**Exercise directions:**
Write out every record below exactly as it stands, leaving the pictures out.

BEGIN Source records

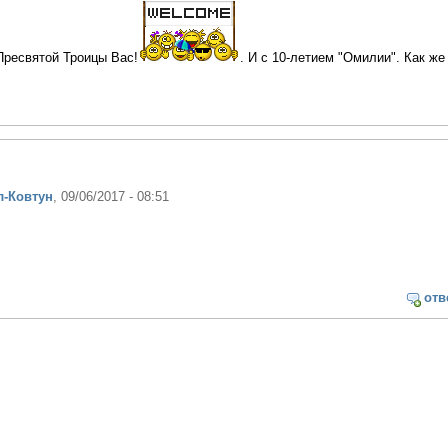
Пресвятой Троицы Вас!
. И с 10-летием "Омилии". Как ж
л-Ковтун
, 09/06/2017 - 08:51
отв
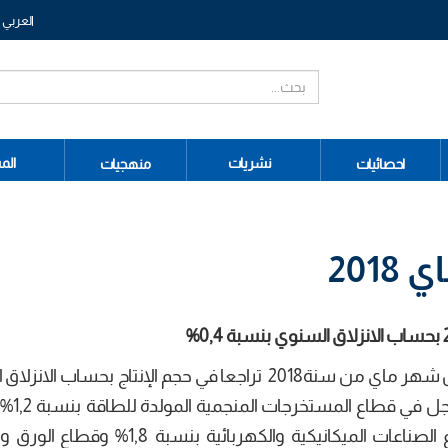
العربي
نشريات
الم
احصائيات
منهجيات
201
بحساب الانزلاق السنوي بنسبة
0,4
%
أفرزت نتائج المؤشر الشهري للإنتاج الصناعي خلال شهر ماي من سنة2018 تراجعا في حجم الإنتاج بحس
بنسبة 0,4%، ويعزى ذلك
المواد المنجمية غير المعدنية بنسبة 4,6% وقطاع الصناعات الميكانيكية والكهربائية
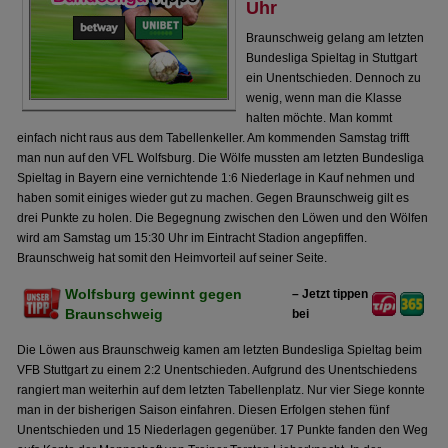
Uhr
Braunschweig gelang am letzten
Bundesliga Spieltag in Stuttgart
ein Unentschieden. Dennoch zu
wenig, wenn man die Klasse
halten möchte. Man kommt
einfach nicht raus aus dem Tabellenkeller. Am kommenden Samstag trifft
man nun auf den VFL Wolfsburg. Die Wölfe mussten am letzten Bundesliga
Spieltag in Bayern eine vernichtende 1:6 Niederlage in Kauf nehmen und
haben somit einiges wieder gut zu machen. Gegen Braunschweig gilt es
drei Punkte zu holen. Die Begegnung zwischen den Löwen und den Wölfen
wird am Samstag um 15:30 Uhr im Eintracht Stadion angepfiffen.
Braunschweig hat somit den Heimvorteil auf seiner Seite.
Wolfsburg gewinnt gegen
– Jetzt tippen
Braunschweig
bei
Die Löwen aus Braunschweig kamen am letzten Bundesliga Spieltag beim
VFB Stuttgart zu einem 2:2 Unentschieden. Aufgrund des Unentschiedens
rangiert man weiterhin auf dem letzten Tabellenplatz. Nur vier Siege konnte
man in der bisherigen Saison einfahren. Diesen Erfolgen stehen fünf
Unentschieden und 15 Niederlagen gegenüber. 17 Punkte fanden den Weg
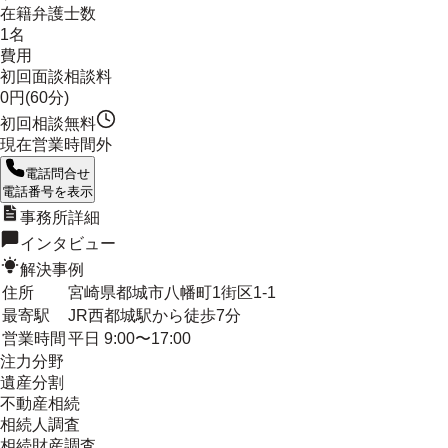
在籍弁護士数
1名
費用
初回面談相談料
0円(60分)
初回相談無料
現在営業時間外
電話問合せ
電話番号を表示
事務所詳細
インタビュー
解決事例
住所
宮崎県都城市八幡町1街区1-1
最寄駅
JR西都城駅から徒歩7分
営業時間
平日 9:00〜17:00
注力分野
遺産分割
不動産相続
相続人調査
相続財産調査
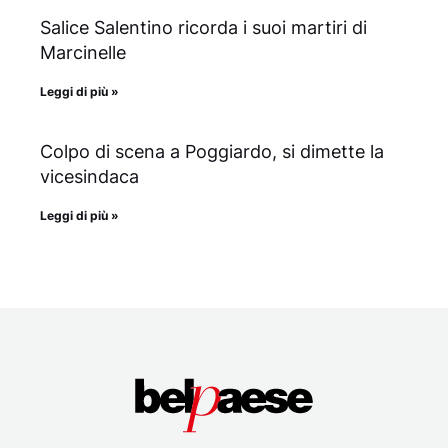
Salice Salentino ricorda i suoi martiri di
Marcinelle
Leggi di più »
Colpo di scena a Poggiardo, si dimette la
vicesindaca
Leggi di più »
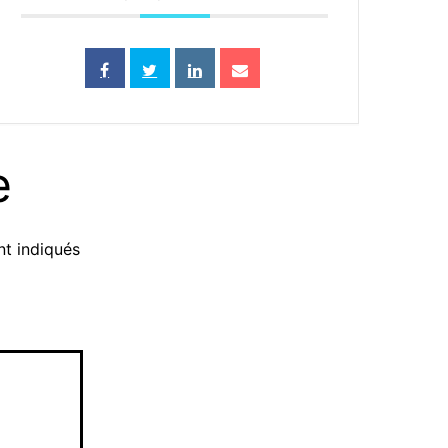
e
nt indiqués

END Source records

**Exercise result:**
Пресвятой Троицы Вас!
. И с 10-летием "Омилии". Как ж
л-Ковтун
, 09/06/2017 - 08:51
отв
العربي
نشريات
الم
احصائيات
منهجيات
201
بحساب الانزلاق السنوي بنسبة
0,4
%
أفرزت نتائج المؤشر الشهري للإنتاج الصناعي خلال شهر ماي من سنة2018 تراجعا في حجم الإنتاج بحس
بنسبة 0,4%، ويعزى ذلك
المواد المنجمية غير المعدنية بنسبة 4,6% وقطاع الصناعات الميكانيكية والكهربائية
Uhr
Braunschweig gelang am letzten
Bundesliga Spieltag in Stuttgart
ein Unentschieden. Dennoch zu
wenig, wenn man die Klasse
halten möchte. Man kommt
einfach nicht raus aus dem Tabellenkeller. Am kommenden Samstag trifft
man nun auf den VFL Wolfsburg. Die Wölfe mussten am letzten Bundesliga
Spieltag in Bayern eine vernichtende 1:6 Niederlage in Kauf nehmen und
haben somit einiges wieder gut zu machen. Gegen Braunschweig gilt es
drei Punkte zu holen. Die Begegnung zwischen den Löwen und den Wölfen
wird am Samstag um 15:30 Uhr im Eintracht Stadion angepfiffen.
Braunschweig hat somit den Heimvorteil auf seiner Seite.
Wolfsburg gewinnt gegen
– Jetzt tippen
Braunschweig
bei
Die Löwen aus Braunschweig kamen am letzten Bundesliga Spieltag beim
VFB Stuttgart zu einem 2:2 Unentschieden. Aufgrund des Unentschiedens
rangiert man weiterhin auf dem letzten Tabellenplatz. Nur vier Siege konnte
man in der bisherigen Saison einfahren. Diesen Erfolgen stehen fünf
Unentschieden und 15 Niederlagen gegenüber. 17 Punkte fanden den Weg
在籍弁護士数
1名
費用
初回面談相談料
0円(60分)
初回相談無料
現在営業時間外
電話問合せ
電話番号を表示
事務所詳細
インタビュー
解決事例
住所
宮崎県都城市八幡町1街区1-1
最寄駅
JR西都城駅から徒歩7分
営業時間
平日 9:00〜17:00
注力分野
遺産分割
不動産相続
相続人調査
相続財産調査
Salice Salentino ricorda i suoi martiri di
Marcinelle
Leggi di più »
Colpo di scena a Poggiardo, si dimette la
vicesindaca
Leggi di più »
e
nt indiqués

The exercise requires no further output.